The Marines female engagement team

NY Times:

The Marines in a recent “cultural awareness” class scribbled careful notes as the instructor coached them on do’s and don’ts when talking to villagers in Afghanistan: Don’t start by firing off questions, do break the ice by playing with the children, don’t let your interpreter hijack the conversation.

And one more thing: “If you have a pony tail,” said Marina Kielpinski, the instructor, “let it go out the back of your helmet so people can see you’re a woman.”

These are not your mother’s Marines here in the rugged California chaparral of Camp Pendleton, where 40 young women are preparing to deploy to Afghanistan in one of the more forward-leaning experiments of the American military.

Next month they will begin work as members of the first full-time “female engagement teams,” the military’s name for four- and five-member units that will accompany men on patrols in Helmand Province to try to win over the rural Afghan women who are culturally off limits to outside men. The teams, which are to meet with the Afghan women in their homes, assess their need for aid and gather intelligence, are part of Gen. Stanley A. McChrystal’s campaign for Afghan hearts and minds. His officers say that you cannot gain the trust of the Afghan population if you only talk to half of it.

“We know we can make a difference,” said Capt. Emily Naslund, 26, the team’s executive officer and second in command. Like the other 39 women, Captain Naslund volunteered for the program and radiates exuberance, but she is not naïve about the frustrations and dangers ahead.

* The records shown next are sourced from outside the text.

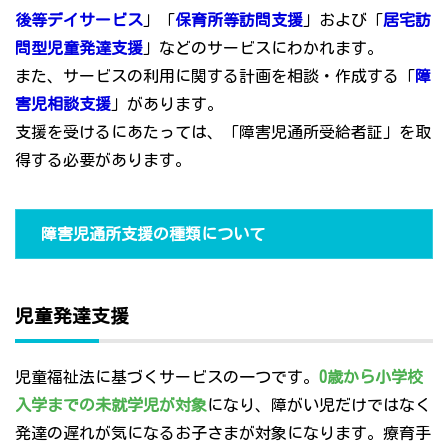
後等デイサービス
」「
保育所等訪問支援
」および「
居宅訪
問型児童発達支援
」などのサービスにわかれます。
また、サービスの利用に関する計画を相談・作成する「
障
害児相談支援
」があります。
支援を受けるにあたっては、「障害児通所受給者証」を取
得する必要があります。
障害児通所支援の種類について
児童発達支援
児童福祉法に基づくサービスの一つです。
0歳から小学校
入学までの未就学児が対象
になり、障がい児だけではなく
発達の遅れが気になるお子さまが対象になります。療育手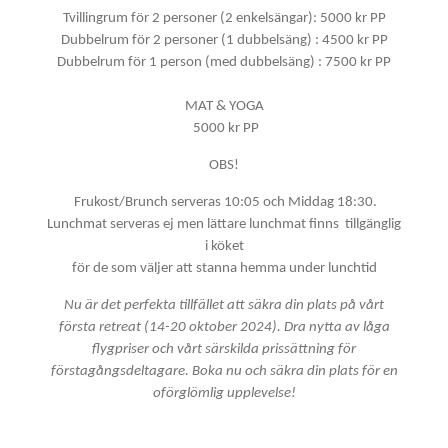
Tvillingrum för 2 personer (2 enkelsängar): 5000 kr PP
Dubbelrum för 2 personer (1 dubbelsäng) : 4500 kr PP
Dubbelrum för 1 person (med dubbelsäng) : 7500 kr PP
MAT & YOGA
5000 kr PP
OBS!
Frukost/Brunch serveras 10:05 och Middag 18:30.
Lunchmat serveras ej men lättare lunchmat finns tillgänglig
i köket
för de som väljer att stanna hemma under lunchtid
Nu är det perfekta tillfället att säkra din plats på vårt
första retreat (14-20 oktober 2024). Dra nytta av låga
flygpriser och vårt särskilda prissättning för
förstagångsdeltagare. Boka nu och säkra din plats för en
oförglömlig upplevelse!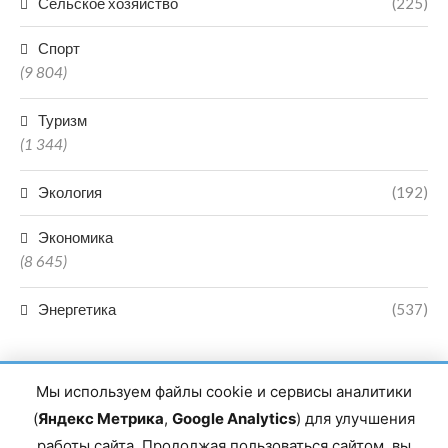
Сельское хозяйство
(225)
Спорт
(9 804)
Туризм
(1 344)
Экология
(192)
Экономика
(8 645)
Энергетика
(537)
Мы используем файлы cookie и сервисы аналитики
(
Яндекс Метрика
,
Google Analytics
) для улучшения
работы сайта. Продолжая пользоваться сайтом, вы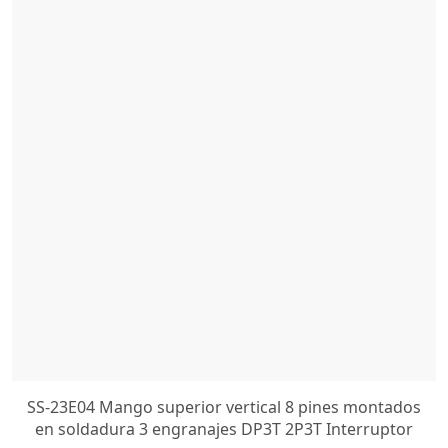
SS-23E04 Mango superior vertical 8 pines montados
en soldadura 3 engranajes DP3T 2P3T Interruptor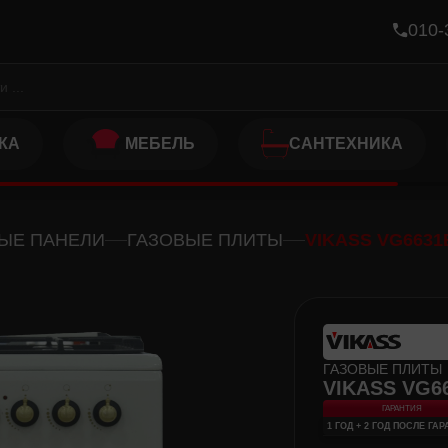
010-
КА
МЕБЕЛЬ
САНТЕХНИКА
ЫЕ ПАНЕЛИ
ГАЗОВЫЕ ПЛИТЫ
VIKASS VG6631
ГАЗОВЫЕ ПЛИТЫ
VIKASS VG6
ГАРАНТИЯ
1 ГОД + 2 ГОД ПОСЛЕ ГА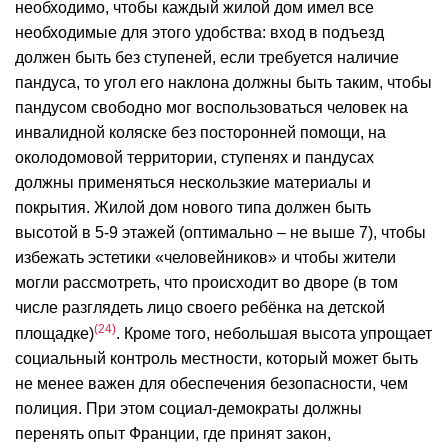
необходимо, чтобы каждый жилой дом имел все
необходимые для этого удобства: вход в подъезд
должен быть без ступеней, если требуется наличие
пандуса, то угол его наклона должны быть таким, чтобы
пандусом свободно мог воспользоваться человек на
инвалидной коляске без посторонней помощи, на
околодомовой территории, ступенях и пандусах
должны применяться нескользкие материалы и
покрытия. Жилой дом нового типа должен быть
высотой в 5-9 этажей (оптимально – не выше 7), чтобы
избежать эстетики «человейников» и чтобы жители
могли рассмотреть, что происходит во дворе (в том
числе разглядеть лицо своего ребёнка на детской
24
площадке)
. Кроме того, небольшая высота упрощает
социальный контроль местности, который может быть
не менее важен для обеспечения безопасности, чем
полиция. При этом социал-демократы должны
перенять опыт Франции, где принят закон,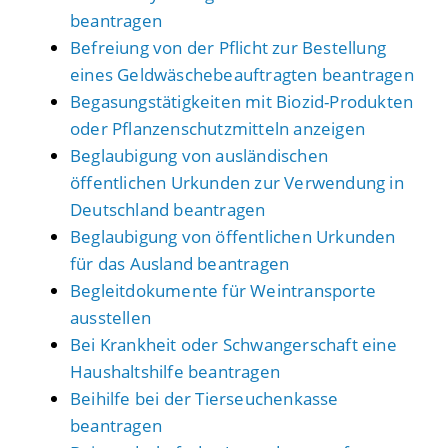
beantragen
Befreiung von der Pflicht zur Bestellung
eines Geldwäschebeauftragten beantragen
Begasungstätigkeiten mit Biozid-Produkten
oder Pflanzenschutzmitteln anzeigen
Beglaubigung von ausländischen
öffentlichen Urkunden zur Verwendung in
Deutschland beantragen
Beglaubigung von öffentlichen Urkunden
für das Ausland beantragen
Begleitdokumente für Weintransporte
ausstellen
Bei Krankheit oder Schwangerschaft eine
Haushaltshilfe beantragen
Beihilfe bei der Tierseuchenkasse
beantragen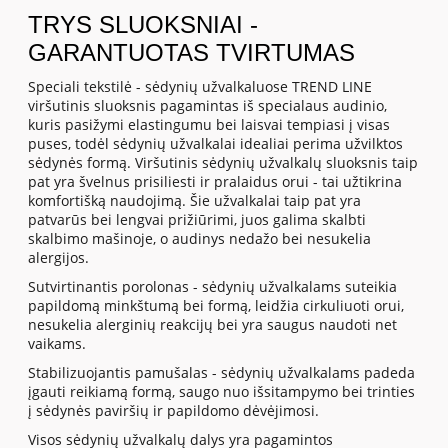
TRYS SLUOKSNIAI -
GARANTUOTAS TVIRTUMAS
Speciali tekstilė - sėdynių užvalkaluose TREND LINE
viršutinis sluoksnis pagamintas iš specialaus audinio,
kuris pasižymi elastingumu bei laisvai tempiasi į visas
puses, todėl sėdynių užvalkalai idealiai perima užvilktos
sėdynės formą. Viršutinis sėdynių užvalkalų sluoksnis taip
pat yra švelnus prisiliesti ir pralaidus orui - tai užtikrina
komfortišką naudojimą. Šie užvalkalai taip pat yra
patvarūs bei lengvai prižiūrimi, juos galima skalbti
skalbimo mašinoje, o audinys nedažo bei nesukelia
alergijos.
Sutvirtinantis porolonas - sėdynių užvalkalams suteikia
papildomą minkštumą bei formą, leidžia cirkuliuoti orui,
nesukelia alerginių reakcijų bei yra saugus naudoti net
vaikams.
Stabilizuojantis pamušalas - sėdynių užvalkalams padeda
įgauti reikiamą formą, saugo nuo išsitampymo bei trinties
į sėdynės paviršių ir papildomo dėvėjimosi.
Visos sėdynių užvalkalų dalys yra pagamintos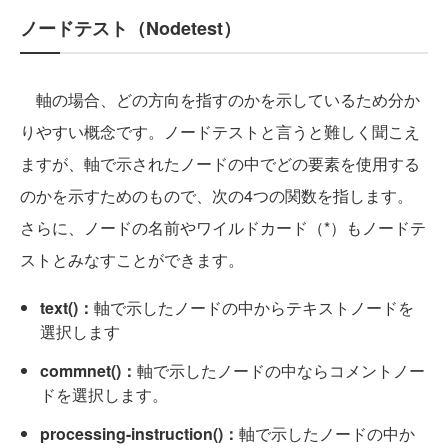
ノードテスト（Nodetest）
軸の場合、どの方向を指すのかを示しているため分か
りやすい概念です。ノードテストと言うと難しく聞こえ
ますが、軸で示されたノードの中でどの要素を使用する
のかを示すためのもので、次の4つの関数を指します。
さらに、ノードの名前やワイルドカード（*）もノードテ
ストとみなすことができます。
text()：
軸で示したノードの中からテキストノードを
選択します
commnet()：
軸で示したノードの中ならコメントノー
ドを選択します。
processing-instruction()：
軸で示したノードの中か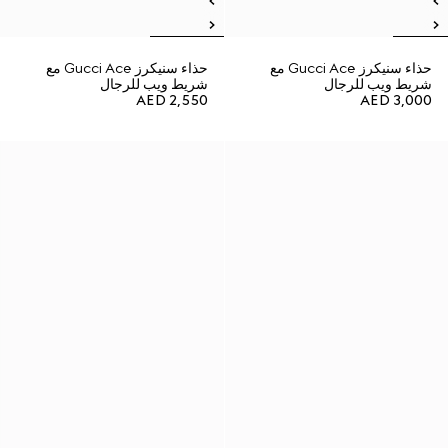
حذاء سنيكرز Gucci Ace مع
حذاء سنيكرز Gucci Ace مع
شريط ويب للرجال
شريط ويب للرجال
AED 2,550
AED 3,000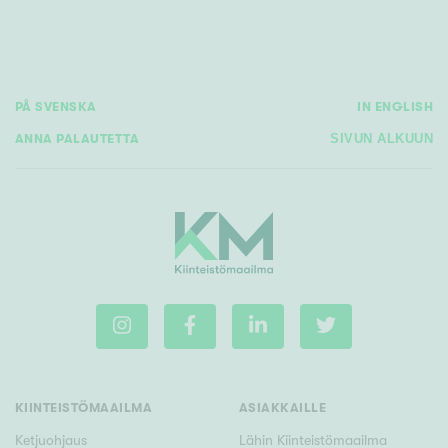
Tyydyttävä
Välttävä
Ominaisuudet
PÅ SVENSKA
IN ENGLISH
Hissi
ANNA PALAUTETTA
SIVUN ALKUUN
Järvi- tai merinäköala
Maalämpö
Oma ranta
Oma sauna
Parveke
Senioriasunto
KIINTEISTÖMAAILMA
ASIAKKAILLE
Ketjuohjaus
Lähin Kiinteistömaailma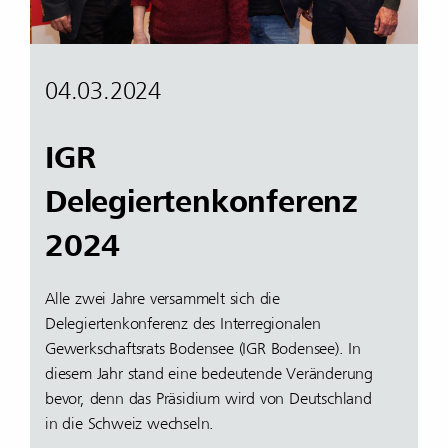
04.03.2024
IGR
Delegiertenkonferenz
2024
Alle zwei Jahre versammelt sich die
Delegiertenkonferenz des Interregionalen
Gewerkschaftsrats Bodensee (IGR Bodensee). In
diesem Jahr stand eine bedeutende Veränderung
bevor, denn das Präsidium wird von Deutschland
in die Schweiz wechseln.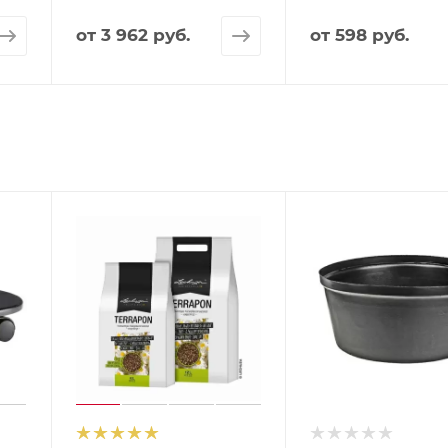
от
3 962 руб.
от
598 руб.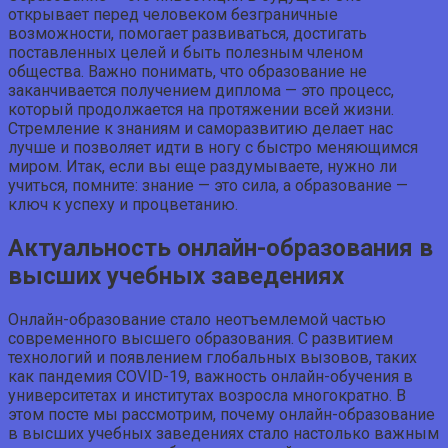
открывает перед человеком безграничные
возможности, помогает развиваться, достигать
поставленных целей и быть полезным членом
общества. Важно понимать, что образование не
заканчивается получением диплома — это процесс,
который продолжается на протяжении всей жизни.
Стремление к знаниям и саморазвитию делает нас
лучше и позволяет идти в ногу с быстро меняющимся
миром. Итак, если вы еще раздумываете, нужно ли
учиться, помните: знание — это сила, а образование —
ключ к успеху и процветанию.
Актуальность онлайн-образования в
высших учебных заведениях
Онлайн-образование стало неотъемлемой частью
современного высшего образования. С развитием
технологий и появлением глобальных вызовов, таких
как пандемия COVID-19, важность онлайн-обучения в
университетах и институтах возросла многократно. В
этом посте мы рассмотрим, почему онлайн-образование
в высших учебных заведениях стало настолько важным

Half of the women have been deployed before, most to Iraq.

“We all know that what you expect is not usually what it’s going to end up being,” said Sgt. Melissa Hernandez, 35, who signed on because she wanted something different from her office job at Camp Victory, the American military headquarters in Baghdad.

...


Back in the Old Corps we thought female engagement started with asking for a date.

I think these female teams can make a real difference especially if they accompany some corpsmen who can treat ailments and diagnose problems. Women Marine are trained to be riflemen and that training may come in handy for this mission.